- YOUR INSTRUCTIONS:
Give an exact copy of the data that follows, but none of its pictures.

- DATASET EXTRACT:

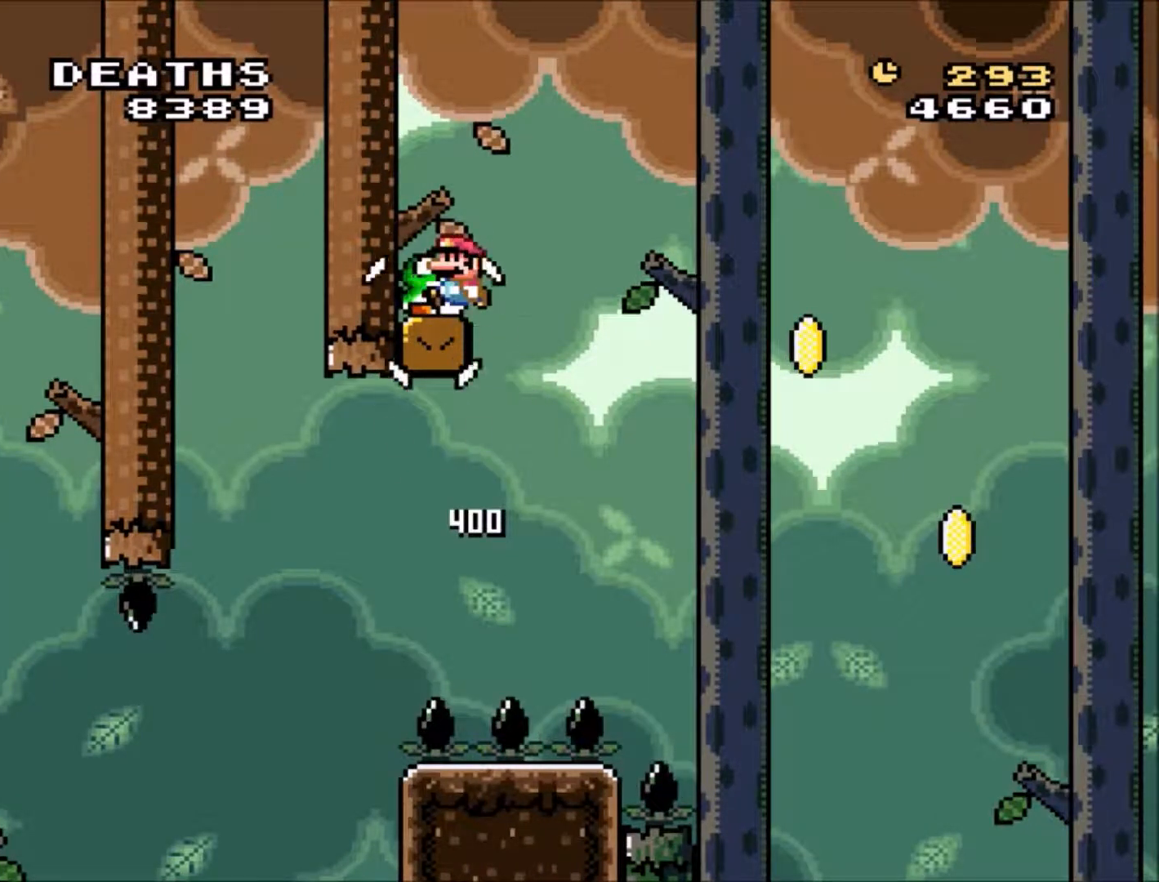
{"buttons": ["Y"], "events": []}
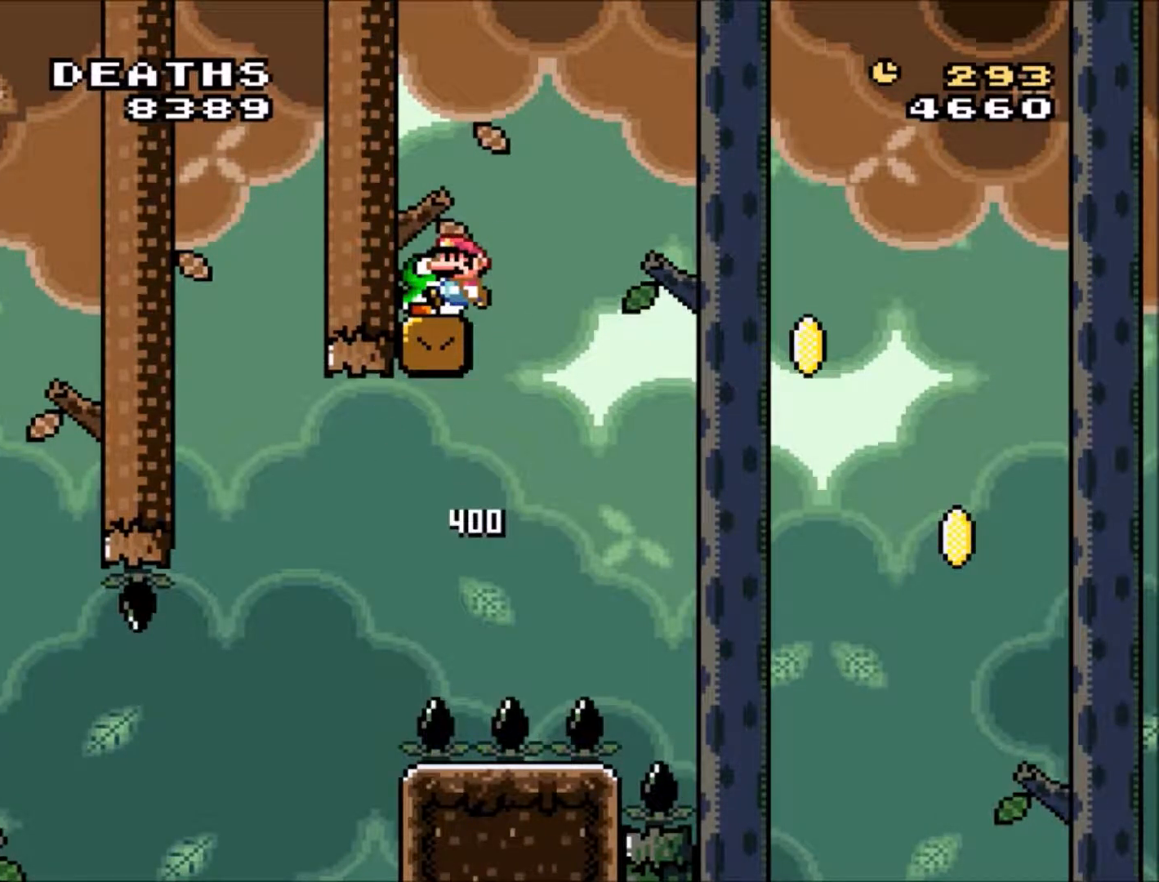
{"buttons": ["Y"], "events": []}
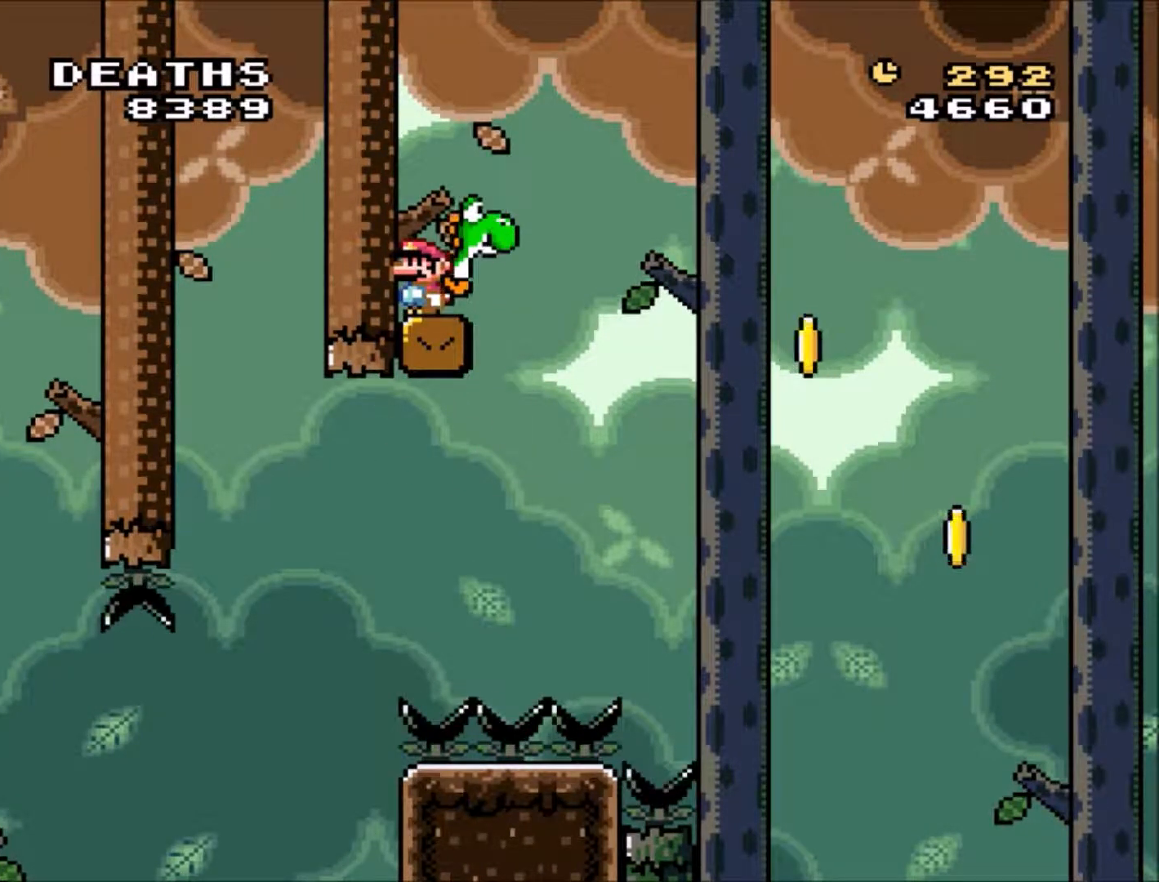
{"buttons": ["Y"], "events": [[100, "B", "down"], [167, "B", "up"]]}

- COMPLETED TASK:
{"buttons": ["Y"], "events": []}
{"buttons": ["Y"], "events": []}
{"buttons": ["Y"], "events": [[100, "B", "down"], [167, "B", "up"]]}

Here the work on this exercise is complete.